The Dangerous Idea? That research can be used to provide easy answers. The talk covered a topic I often raise with my students - the idea of trying to persuade with scientific-sounding language rather than a courageous and well-argued rationale based on instinct that is well informed by solid research, iterative testing, and analysis.

McAllister starts with a cogent dissection of the word "strategy," which comes from the Greek "στρατός" (stratos), or army (that which is spread out) and "ἀγός" (agos), or leader. Strategy is, in other words, "leading that which is spread out." Leadership in the face of uncertainty, ambiguity.

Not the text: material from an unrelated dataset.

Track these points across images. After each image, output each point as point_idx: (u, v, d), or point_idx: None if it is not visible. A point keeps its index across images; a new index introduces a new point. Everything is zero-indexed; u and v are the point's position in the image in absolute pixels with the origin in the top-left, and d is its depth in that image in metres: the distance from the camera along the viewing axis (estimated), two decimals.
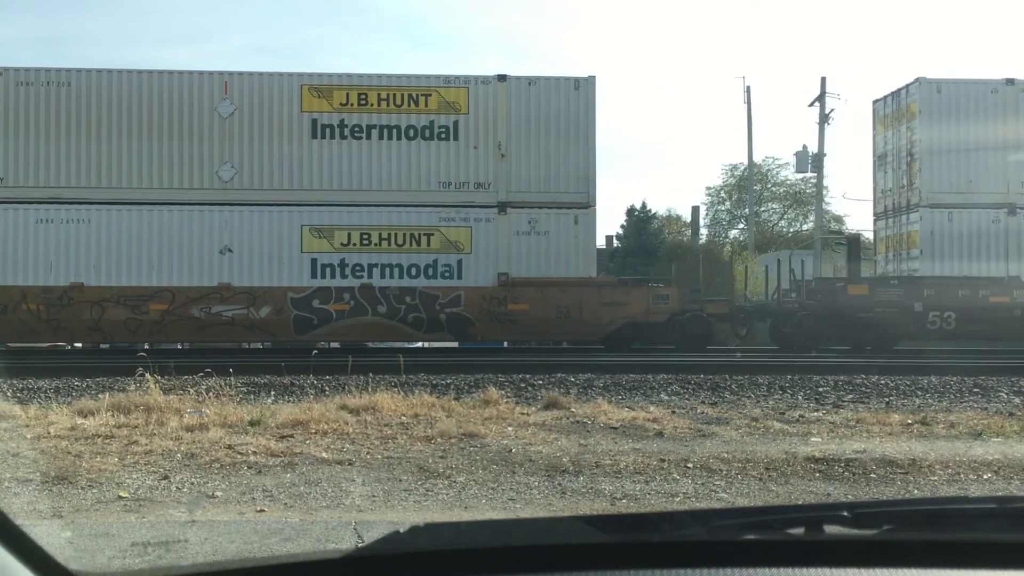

Humans don't like uncertainty and ambiguity, so the impulse to find easy answers is a strong one. Without the uncertainty, however, there is no need for real leadership. What we're left with, McAllister says, is merely following directions. To provide true leadership, rather than easy answers, is to face the ambiguity. This is the act of courage required of the designer.

I made a LiveScribe "pencast" of the talk, which you can view here. Click on the handwritten notes to hear the presentation, and you can click anywhere (provided you can read my handwriting!) to skip to different parts of the talk:

Update: Nate Bolt has put this pencast along with Ben's slides up on the Bolt | Peters site, so you can listen to the pencast as you flip through the slides. Ben's slides are delightfully quirky, however, so I defy you to figure out exactly which slides, in some cases, go with which part of the talk. But you'll get the idea.